Maybe it's true; or maybe not and I am right about about there being only one universe. Not sure how you prove any of that kind of thing. That's all metaphysical discourse. Keep it separate from science. I understand why atheists feel the need to believe in this type of thing. I just think they need to be honest about it.

I don't happen to believe in multiverses. Neither do I appreciate when people act like it's just "science". No, it certainly is not.
 

samzeman

Junior Member
Messages
87
Some theories can't be tested easily until we make a discovery of a new phenomenon. For example, theoretically in our current widely accepted model of particle stuff, a monopolar magnetic particle is possible, but we haven't found one or a way to make one yet. That doesn't mean scientists discount that theory, it just means they are waiting on proof or disproof, and as with many theories, they'll take it as a given that nothing is 100% proved for now, in some areas at least.

The metaphysics behind a model is important because it can be used to predict how things will interact; if the prediction is right, that means the model is more likely to be correct, and so more conclusions can be drawn about what might be hypothetically possible. For example, gravitational waves were supported by the theory / model of relativity (and originally hypothesised in 1905 even) before the invention of lasers in 1960. Einstein didn't discount the gravitational waves just because there was no way to test for them at the time, nor because he couldn't even imagine how to test for them. He just tested all the parts of the model he could, and predicted what other interactions were untestable. Since then, we've found that it holds up elsewhere too, with gravitational waves specifically, using technology Einstein didn't know would exist.

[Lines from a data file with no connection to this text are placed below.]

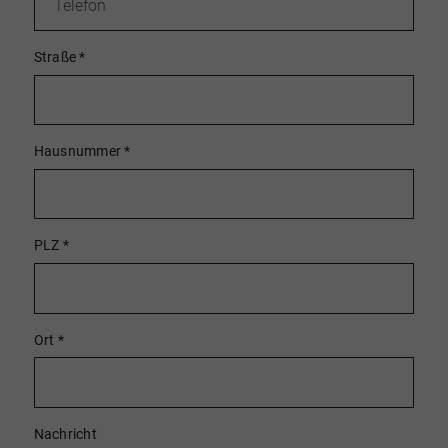
Straße
*
Hausnummer
*
PLZ
*
Ort
*
Nachricht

The effects around perception and the collapse of a waveform are due to one of a few possible situations, with the many-worlds theory being the one most people like, for obvious reasons, but with the other ones being listed on this page: Wave function collapse - Wikipedia

It's equally likely that there are multiple splitting worlds at each point in which a decision is made, as any other of the quantum theories, at the moment as far as science in general can see. We are just waiting on someone to devise an experiment which can prove or disprove any of the theories. The claims are falsifiable, almost all claims are, but we just don't have the method yet, just as Einstein didn't have ways to falsify his predictions of gravitational waves, nor could he have ever predicted what form that experiment would take. And yet, it was still science.

The many-worlds theories did come from an experiment. They can, eventually, probably be falsified or verified. It's a theory, and if we /could/ falsify or prove it entirely, it would be a knowable fact. A theory is an educated guess. The degree to which the guess is educated differs. It's okay to have a theory that you think you might be able to falsify or verify eventually, but you can't yet.
 

Kairos

Senior Member
Messages
1,103
That's not a theory. A monopole is a conjectured possibility from a theory we have not disproven. Black holes were like that too until we finally observed them.

The multiverse conjecture (it's not a theory for the love of God stop calling it that) is the result of a particular interpretation of the mathematics of quantum physics. There are other much more plausible interpretations. It's not a prediction of quantum physics like a black hole is prediction from special and general relativity.
 

samzeman

Junior Member
Messages
87
It's like if we'd developed a bunch of equations around a few measurable experiments involving gravity and the speed of light, and then made a model out of them. Except that is what we did, and it turned out to be right.

That's a direct parallel to developing a bunch of equations around a few measurable (and sketchy) experiments involving perception and waveforms, and then making a model out of them. Or in this case, making like 8 credible models and predicting how they differ in certain situations. For example, if time travel is possible.
 

Kairos

Senior Member
Messages
1,103
There are zero experiments that confirm or corroborate the multiverse conjecture. It's a not a theory. It's an interpretation of the mathematics of quantum physics. Not even a very plausible one either.